* _Задания_:
[A] Перепишите дословно фрагмент текста о развитии догматики, начиная со слов «С шестидесятых годов» и далее вплоть до слов «Клее и Канису.».
[B] Допишите продолжение текста о преподавании догматического богословия, начав сразу после его последнего предложения.

Новые открытия ума человеческого в области истины, постепенно возрастающая опытность его, прибавляют ему ясность. В чем прежде можно было еще сомневаться, то теперь было уже несомненным, делом решенным. Таким образом, каждый догмат имеет свою сферу, которая с течением времени возрастает, теснее и теснее соприкасается с прочими частями догматики христианской и с другими началами, лежащими в уме человеческом; все это срастается, воплощается в одно тело, оживляется одним духом; вся область ума от того просветляется; все науки, чем более которая соприкосновенна догматике, от того выигрывают в точности, положительности; с течением времени все более и более становится возможной полная строгая система знания. Вот ход развития догмата, вот жизнь его. Это звезда небесная!” (запись в дневнике Горского)...
С шестидесятых годов “историческое” веяние в преподавании догматики становится особенно чувствительным. В уставе 1869-го года было прямо указано, что догматическое богословие должно преподаваться “с историческим изложением догматов” (внесено в устав по настоянию протоиереев Янышева и И. Васильева). В Санкт-Петербургской академии догматику много лет преподавал А. Л. Катанский (1836-1919). Воспитанник Санкт-Петербургской академии, он в начале своей академической карьеры провел несколько лет бакалавром в Московской академии, по церковной археологии и литургике, и здесь приобщился исторической атмосфере занятий. В своих “воспоминаниях” он сам отмечает влияние Горского. От Горского он получил и напутственные советы, когда был переведен в Петербург на догматику. Из инославных догматистов он всего больше следовал Клее и Канису.

* _Данные для упражнения_:
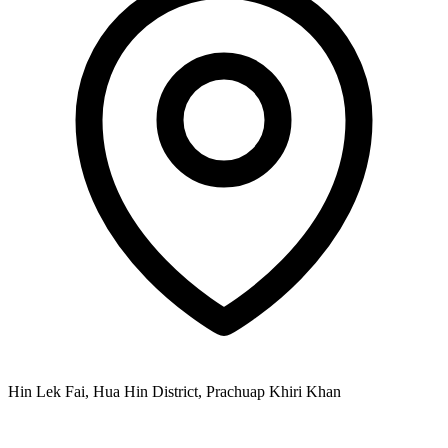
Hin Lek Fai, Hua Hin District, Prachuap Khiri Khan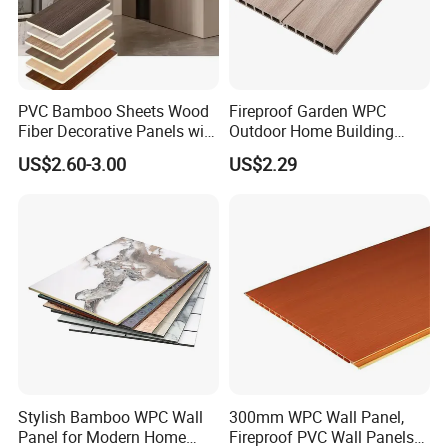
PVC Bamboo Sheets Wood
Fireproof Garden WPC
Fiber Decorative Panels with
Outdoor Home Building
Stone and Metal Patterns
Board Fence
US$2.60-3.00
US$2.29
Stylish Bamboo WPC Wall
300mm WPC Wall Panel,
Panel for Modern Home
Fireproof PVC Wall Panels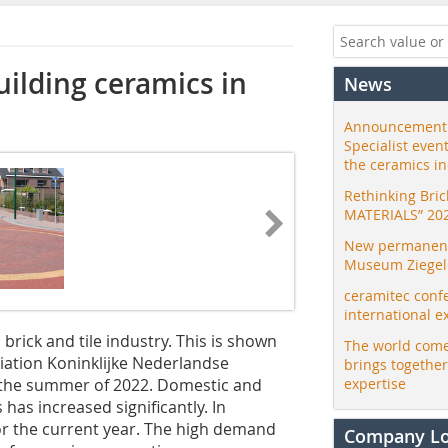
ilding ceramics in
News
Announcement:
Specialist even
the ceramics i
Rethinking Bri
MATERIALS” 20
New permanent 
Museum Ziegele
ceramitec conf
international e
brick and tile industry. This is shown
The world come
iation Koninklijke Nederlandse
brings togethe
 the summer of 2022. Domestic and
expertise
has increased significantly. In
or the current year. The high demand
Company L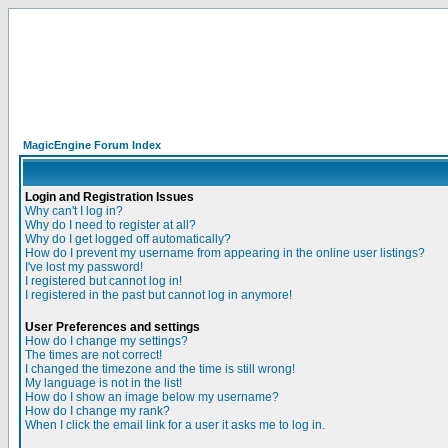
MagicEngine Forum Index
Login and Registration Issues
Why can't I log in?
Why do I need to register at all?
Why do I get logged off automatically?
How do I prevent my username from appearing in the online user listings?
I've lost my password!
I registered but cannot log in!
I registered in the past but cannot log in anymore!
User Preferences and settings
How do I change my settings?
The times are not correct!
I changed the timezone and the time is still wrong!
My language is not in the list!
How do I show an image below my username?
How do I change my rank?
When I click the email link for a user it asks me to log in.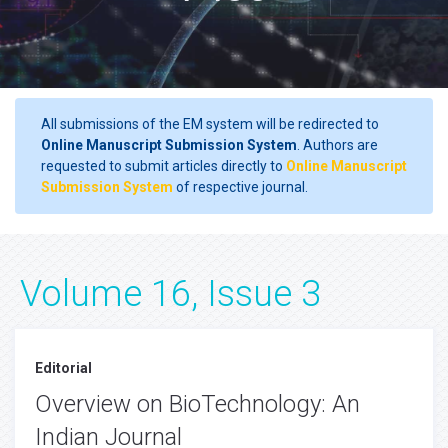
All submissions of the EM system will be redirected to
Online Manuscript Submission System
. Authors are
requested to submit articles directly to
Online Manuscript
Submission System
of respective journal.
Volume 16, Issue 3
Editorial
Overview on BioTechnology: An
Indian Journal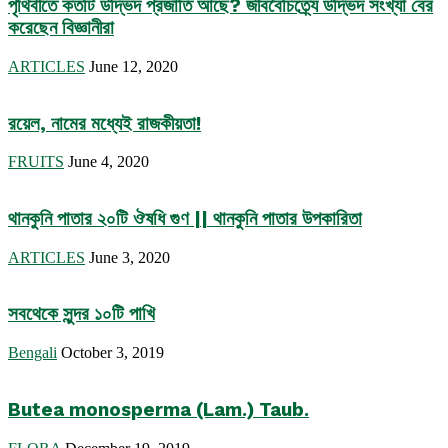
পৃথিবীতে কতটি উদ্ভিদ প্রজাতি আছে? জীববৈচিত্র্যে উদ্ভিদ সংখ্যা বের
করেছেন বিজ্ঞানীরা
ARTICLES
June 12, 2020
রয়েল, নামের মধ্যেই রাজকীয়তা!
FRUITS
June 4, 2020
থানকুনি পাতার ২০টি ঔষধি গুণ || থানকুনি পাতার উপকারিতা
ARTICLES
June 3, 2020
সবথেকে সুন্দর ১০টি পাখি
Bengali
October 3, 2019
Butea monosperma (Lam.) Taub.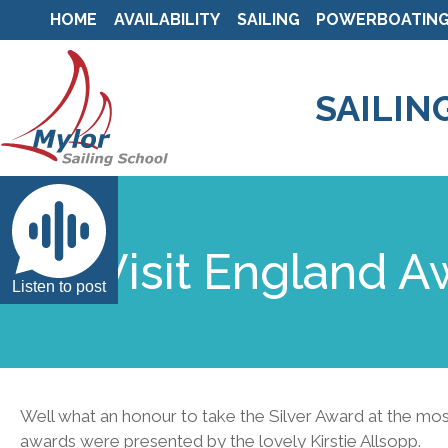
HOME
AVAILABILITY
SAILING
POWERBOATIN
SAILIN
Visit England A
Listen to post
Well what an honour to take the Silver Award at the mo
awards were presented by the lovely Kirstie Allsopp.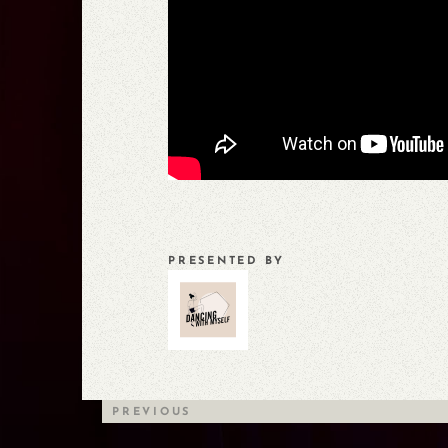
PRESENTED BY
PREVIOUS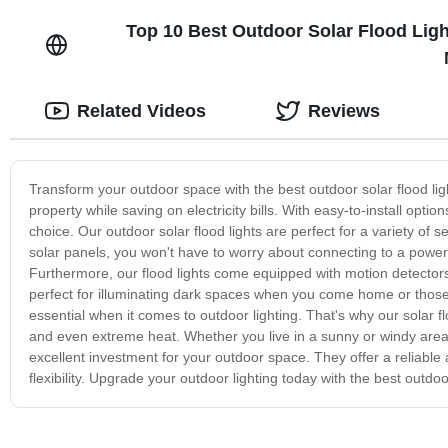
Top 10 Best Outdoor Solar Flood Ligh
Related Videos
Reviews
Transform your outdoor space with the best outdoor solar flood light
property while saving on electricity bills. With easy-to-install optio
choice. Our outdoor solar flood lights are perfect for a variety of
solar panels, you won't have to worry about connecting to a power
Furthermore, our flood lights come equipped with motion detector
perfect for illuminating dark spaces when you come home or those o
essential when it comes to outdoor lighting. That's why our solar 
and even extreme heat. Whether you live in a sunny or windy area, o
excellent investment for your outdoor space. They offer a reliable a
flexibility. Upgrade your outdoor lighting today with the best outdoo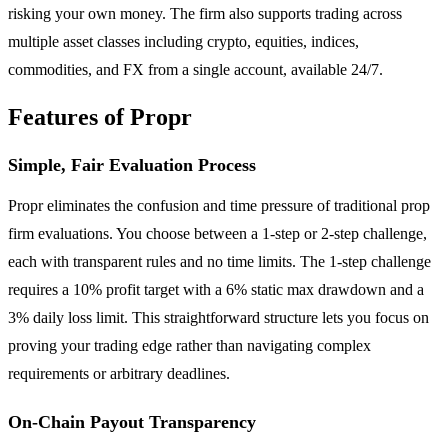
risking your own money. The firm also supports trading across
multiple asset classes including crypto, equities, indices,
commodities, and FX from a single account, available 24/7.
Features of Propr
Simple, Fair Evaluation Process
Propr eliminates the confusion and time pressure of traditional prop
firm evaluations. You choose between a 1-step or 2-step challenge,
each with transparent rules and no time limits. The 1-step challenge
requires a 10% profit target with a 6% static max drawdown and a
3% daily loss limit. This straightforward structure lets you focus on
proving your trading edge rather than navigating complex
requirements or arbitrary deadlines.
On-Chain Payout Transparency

* _Ответы_:
[A]
С шестидесятых годов “историческое” веяние в преподавании догматики становится особенно чувствительным. В уставе 1869-го года было прямо указано, что догматическое богословие должно преподаваться “с историческим изложением догматов” (внесено в устав по настоянию протоиереев Янышева и И. Васильева). В Санкт-Петербургской академии догматику много лет преподавал А. Л. Катанский (1836-1919). Воспитанник Санкт-Петербургской академии, он в начале своей академической карьеры провел несколько лет бакалавром в Московской академии, по церковной археологии и литургике, и здесь приобщился исторической атмосфере занятий. В своих “воспоминаниях” он сам отмечает влияние Горского. От Горского он получил и напутственные советы, когда был переведен в Петербург на догматику. Из инославных догматистов он всего больше следовал Клее и Канису.

[B]
Катанский открыто ставил вопрос об исторической стороне догмата. Историю имеет “форма” или “внешняя схема” догмата, и при неизменяемости догмата, как откровенной истины, есть рост по формальной стороне, — первоначально данная форма или формула бывала слишком тесна для явленной в ней истины и потому с неизбежностью расширялась. Это был рост или выработка более совершенного языка и словоупотребления, “работа догматико-филологическая.” И к этому делается сразу же вряд ли осторожное примечание: “вполне точных выражений не может дать несовершенный язык человеческий.” И еще резче: “церковно-историческая формула догмата и его доказательства в догматике — дело второстепенное.” Для догматического богословия важна не буква, а смысл этой буквы, “тот смысл который соединялся с известной истиной и тогда, когда еще не существовала известная формула.” Все историческое слишком поспешно отодвигается в область несущественного.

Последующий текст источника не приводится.